Does the Claimant’s appeal have a reasonable chance of success based on a reviewable error the General Division may have made?

[11] The Claimant argues that she disagrees with the General Division’s interpretation of the law. The hiring of the former employee was a working condition that was dangerous to her health and safety. The Claimant argues that the reasonable alternatives identified by the General Division were not possible. She could not work with the employee P. B. while waiting to look for a job, and there was no point in speaking with the employer who had already decided to hire him.

[12] The issue before the General Division was whether the Claimant had voluntarily left her job without just cause.Footnote 2 This needs to be determined based on the circumstances that existed when she quit.

[13] The General Division found that the Claimant’s health and safety were not in danger. It found that the Claimant could have spoken with her employer about the situation and looked for another job before leaving. The General Division found that the Claimant did not have just cause for leaving.

[14] The Claimant quit her job based on an event that happened 16 years ago involving another employee, M. M. The evidence shows that the incident did not involve her and that the employee in question, M. M., stayed at work despite P. B.’s return. The evidence does not support the Claimant’s position that hiring former employee P. B. was a working condition that was dangerous to her health and safety.

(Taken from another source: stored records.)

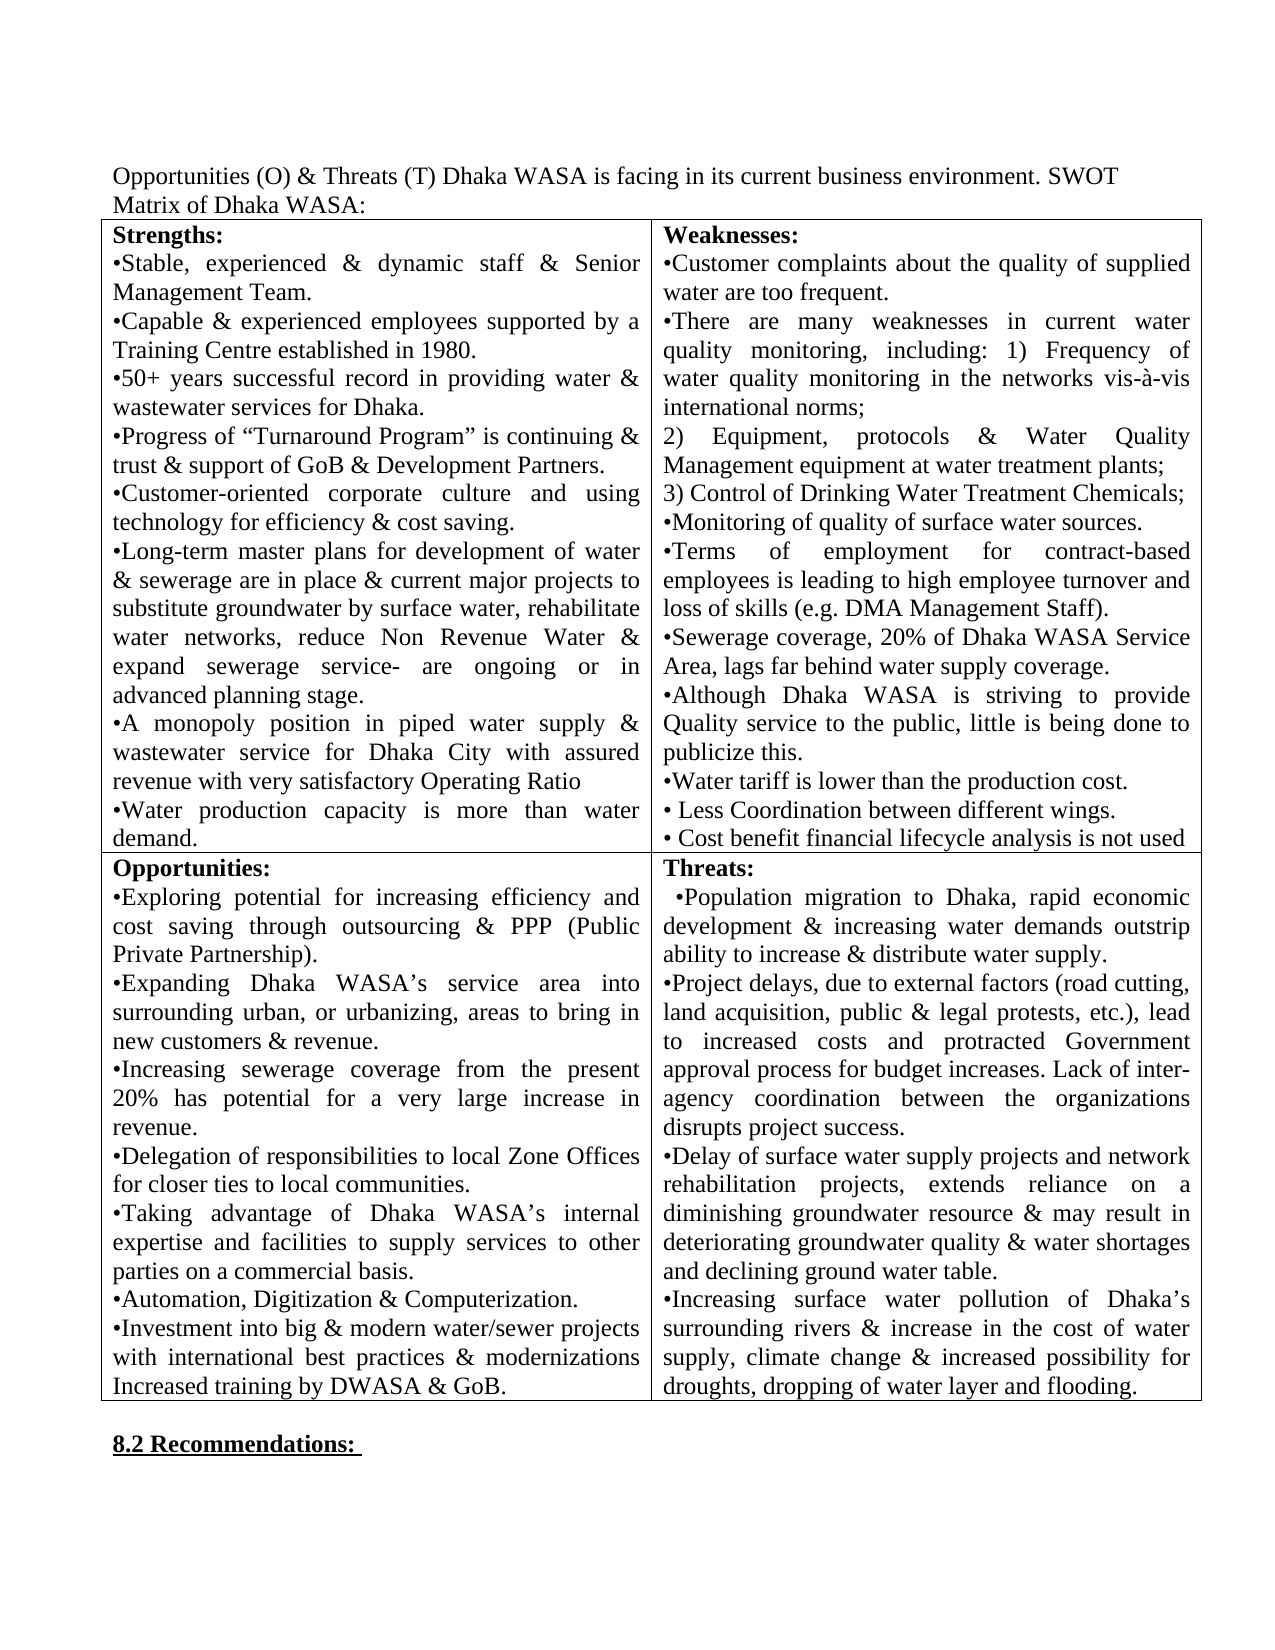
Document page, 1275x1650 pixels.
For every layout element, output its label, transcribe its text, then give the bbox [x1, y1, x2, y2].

text 8.2 Recommendations: [112, 1429, 1191, 1458]
table_cell Opportunities: •Exploring potential for increasing efficiency and cost saving through outsourcing & PPP (Public Private Partnership). •Expanding Dhaka WASA’s service area into surrounding urban, or urbanizing, areas to bring in new customers & revenue. •Increasing sewerage coverage from the present 20% has potential for a very large increase in revenue. •Delegation of responsibilities to local Zone Offices for closer ties to local communities. •Taking advantage of Dhaka WASA’s internal expertise and facilities to supply services to other parties on a commercial basis. •Automation, Digitization & Computerization. •Investment into big & modern water/sewer projects with international best practices & modernizations Increased training by DWASA & GoB. [102, 853, 651, 1399]
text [112, 161, 1191, 219]
table_cell Threats: •Population migration to Dhaka, rapid economic development & increasing water demands outstrip ability to increase & distribute water supply. •Project delays, due to external factors (road cutting, land acquisition, public & legal protests, etc.), lead to increased costs and protracted Government approval process for budget increases. Lack of inter-agency coordination between the organizations disrupts project success. •Delay of surface water supply projects and network rehabilitation projects, extends reliance on a diminishing groundwater resource & may result in deteriorating groundwater quality & water shortages and declining ground water table. •Increasing surface water pollution of Dhaka’s surrounding rivers & increase in the cost of water supply, climate change & increased possibility for droughts, dropping of water layer and flooding. [652, 853, 1201, 1399]
table_header Weaknesses: •Customer complaints about the quality of supplied water are too frequent. •There are many weaknesses in current water quality monitoring, including: 1) Frequency of water quality monitoring in the networks vis-à-vis international norms; 2) Equipment, protocols & Water Quality Management equipment at water treatment plants; 3) Control of Drinking Water Treatment Chemicals; •Monitoring of quality of surface water sources. •Terms of employment for contract-based employees is leading to high employee turnover and loss of skills (e.g. DMA Management Staff). •Sewerage coverage, 20% of Dhaka WASA Service Area, lags far behind water supply coverage. •Although Dhaka WASA is striving to provide Quality service to the public, little is being done to publicize this. •Water tariff is lower than the production cost. • Less Coordination between different wings. • Cost benefit financial lifecycle analysis is not used [652, 220, 1201, 852]
table_header Strengths: •Stable, experienced & dynamic staff & Senior Management Team. •Capable & experienced employees supported by a Training Centre established in 1980. •50+ years successful record in providing water & wastewater services for Dhaka. •Progress of “Turnaround Program” is continuing & trust & support of GoB & Development Partners. •Customer-oriented corporate culture and using technology for efficiency & cost saving. •Long-term master plans for development of water & sewerage are in place & current major projects to substitute groundwater by surface water, rehabilitate water networks, reduce Non Revenue Water & expand sewerage service- are ongoing or in advanced planning stage. •A monopoly position in piped water supply & wastewater service for Dhaka City with assured revenue with very satisfactory Operating Ratio •Water production capacity is more than water demand. [102, 220, 651, 852]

[15] As the General Division pointed out, the Claimant had to try to speak with her employer about the situation and look for another job before leaving.

[16] The General Division found from the evidence that the Claimant did not have just cause for leaving her job under the law.

[17] I am of the view that the General Division correctly stated the legal test for voluntary leaving. It applied this test to the facts of the case and looked at whether, after considering all of the circumstances, the Claimant had no reasonable alternative to leaving her job.

[18] The Claimant clearly disagreed with her employer rehiring P. B. But, there were reasonable alternatives to leaving her job when she did.

[19] After reviewing the appeal file, the General Division decision, and the arguments in support of the application for permission to appeal, I have no choice but to find that the appeal has no reasonable chance of success.

Conclusion

[20] Permission to appeal is refused. The appeal will not proceed.